Extended Data Fig. 6: Variable contacts obscure the organization of the nerve ring. | Nature

Extended Data Fig. 6: Variable contacts obscure the organization of the nerve ring.

From: A multi-scale brain map derived from whole-brain volumetric reconstructions

Extended Data Fig. 6

a, Cluster analysis of unperturbed membrane contact datasets M1, M2, M3 and M4. Clustering results for membrane contacts predicted to combine core and variable contacts (M3) and overwhelmingly variable contacts (M2, M1) significantly and increasingly diverge from five consensus clusters, indicated by large numbers of small clusters. b, Cluster analysis of (unperturbed) L4 and adult datasets.

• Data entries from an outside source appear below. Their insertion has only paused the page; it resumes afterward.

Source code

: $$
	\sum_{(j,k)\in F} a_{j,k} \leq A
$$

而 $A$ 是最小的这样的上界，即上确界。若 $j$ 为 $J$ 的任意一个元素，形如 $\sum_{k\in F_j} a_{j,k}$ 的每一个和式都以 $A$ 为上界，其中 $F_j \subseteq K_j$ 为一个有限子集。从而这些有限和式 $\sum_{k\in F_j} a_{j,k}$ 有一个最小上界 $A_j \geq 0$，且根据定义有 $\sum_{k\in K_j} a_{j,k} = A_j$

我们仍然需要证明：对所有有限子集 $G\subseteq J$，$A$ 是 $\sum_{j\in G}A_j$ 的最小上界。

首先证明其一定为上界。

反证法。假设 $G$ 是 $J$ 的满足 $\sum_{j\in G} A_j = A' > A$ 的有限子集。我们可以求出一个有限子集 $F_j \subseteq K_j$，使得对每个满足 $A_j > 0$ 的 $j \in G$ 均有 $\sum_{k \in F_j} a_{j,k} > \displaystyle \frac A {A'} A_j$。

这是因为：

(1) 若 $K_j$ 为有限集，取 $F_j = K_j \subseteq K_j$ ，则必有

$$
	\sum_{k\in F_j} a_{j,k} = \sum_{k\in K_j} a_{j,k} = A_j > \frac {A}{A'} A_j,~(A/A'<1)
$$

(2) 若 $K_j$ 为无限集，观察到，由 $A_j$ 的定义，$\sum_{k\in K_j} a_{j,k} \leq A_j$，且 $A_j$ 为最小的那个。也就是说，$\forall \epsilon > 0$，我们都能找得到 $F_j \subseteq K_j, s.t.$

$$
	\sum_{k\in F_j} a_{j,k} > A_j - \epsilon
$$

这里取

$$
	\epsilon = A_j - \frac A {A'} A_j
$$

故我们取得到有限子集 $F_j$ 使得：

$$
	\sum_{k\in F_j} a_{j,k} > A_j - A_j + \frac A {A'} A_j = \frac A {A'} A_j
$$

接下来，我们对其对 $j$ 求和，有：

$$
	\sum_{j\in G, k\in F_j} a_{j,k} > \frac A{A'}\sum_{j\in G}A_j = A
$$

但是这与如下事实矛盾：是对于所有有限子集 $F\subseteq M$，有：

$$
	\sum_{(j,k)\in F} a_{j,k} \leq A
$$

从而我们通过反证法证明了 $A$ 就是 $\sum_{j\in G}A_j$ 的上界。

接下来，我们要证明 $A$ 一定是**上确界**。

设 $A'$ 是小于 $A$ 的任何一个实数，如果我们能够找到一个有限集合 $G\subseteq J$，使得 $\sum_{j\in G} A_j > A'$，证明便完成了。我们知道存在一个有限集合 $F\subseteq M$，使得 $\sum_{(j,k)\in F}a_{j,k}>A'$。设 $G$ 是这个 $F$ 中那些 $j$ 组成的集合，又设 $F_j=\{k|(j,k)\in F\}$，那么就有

Both the unperturbed M4 and adult contact sets yield six clusters rather than the five clusters found in the perturbed population models (Fig. 1c, Extended Data Fig. 5). The additional cluster results from a split of the taxis cluster into two. This split of the taxis cluster is not observed in either the perturbed M4 or the perturbed adult contact sets, even with half of the noise levels observed empirically, indicating that the split is unlikely to be robust across a population of animals. For all cluster-frequency matrices, row and column ordering and colours are the same as the perturbed \(\tilde{{{\mathbb{M}}}^{4}}\) population dataset (Extended Data Fig. 5i). Matrix element (i, j) is 1 if cells i and j cluster together and 0 otherwise. Top: dendrogram of the hierarchical clustering.